▸ What the exercise asks
Nothing but a number should be given: the count of lines in the listing that include "Industry".

[[ Provided entries open ]]

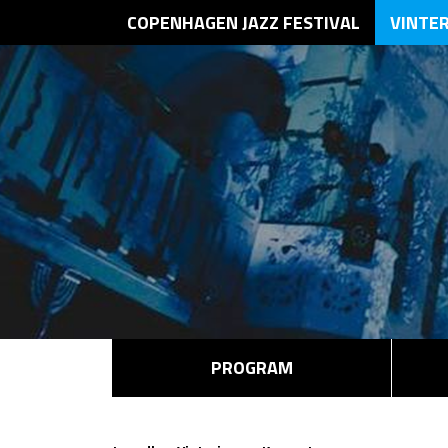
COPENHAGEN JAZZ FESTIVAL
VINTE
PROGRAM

[[ Provided entries closed ]]
[[ Provided entries open ]]

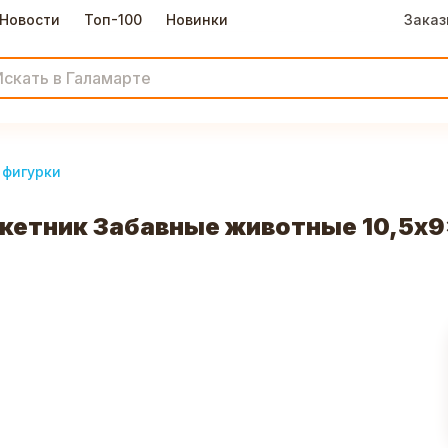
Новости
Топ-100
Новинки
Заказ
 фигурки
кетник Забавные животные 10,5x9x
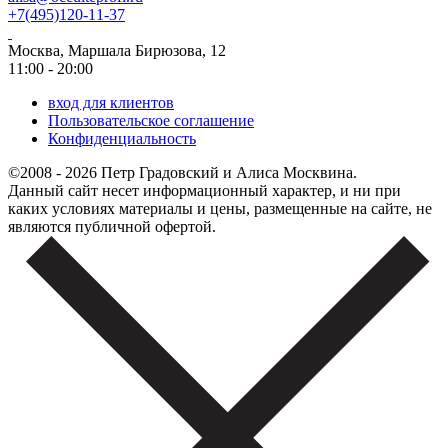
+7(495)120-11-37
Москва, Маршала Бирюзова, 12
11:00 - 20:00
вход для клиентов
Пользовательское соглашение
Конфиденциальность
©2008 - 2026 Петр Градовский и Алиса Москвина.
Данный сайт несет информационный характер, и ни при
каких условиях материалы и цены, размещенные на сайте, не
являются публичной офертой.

[[ Provided entries closed ]]
[[ Provided entries open ]]

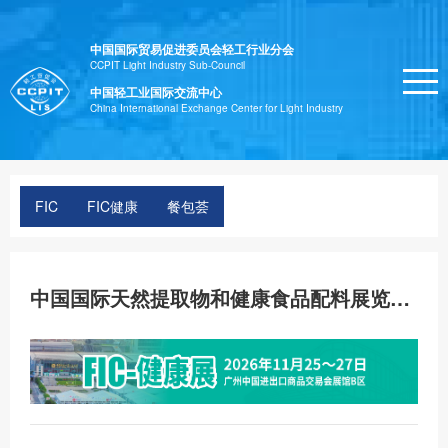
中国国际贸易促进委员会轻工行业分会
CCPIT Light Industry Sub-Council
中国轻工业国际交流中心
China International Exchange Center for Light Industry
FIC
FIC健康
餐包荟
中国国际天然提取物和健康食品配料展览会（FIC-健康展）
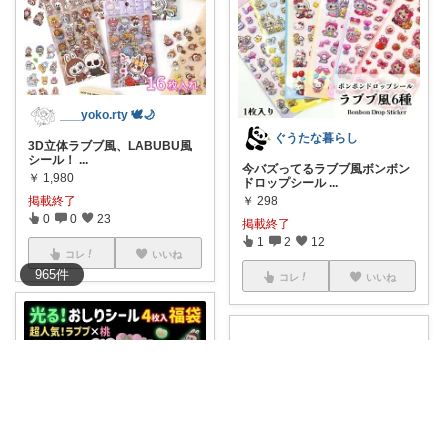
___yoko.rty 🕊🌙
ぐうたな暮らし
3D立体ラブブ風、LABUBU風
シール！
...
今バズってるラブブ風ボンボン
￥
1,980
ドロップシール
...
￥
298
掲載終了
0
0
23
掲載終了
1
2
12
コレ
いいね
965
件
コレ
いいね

[[ Provided entries closed ]]

▸ Response area
2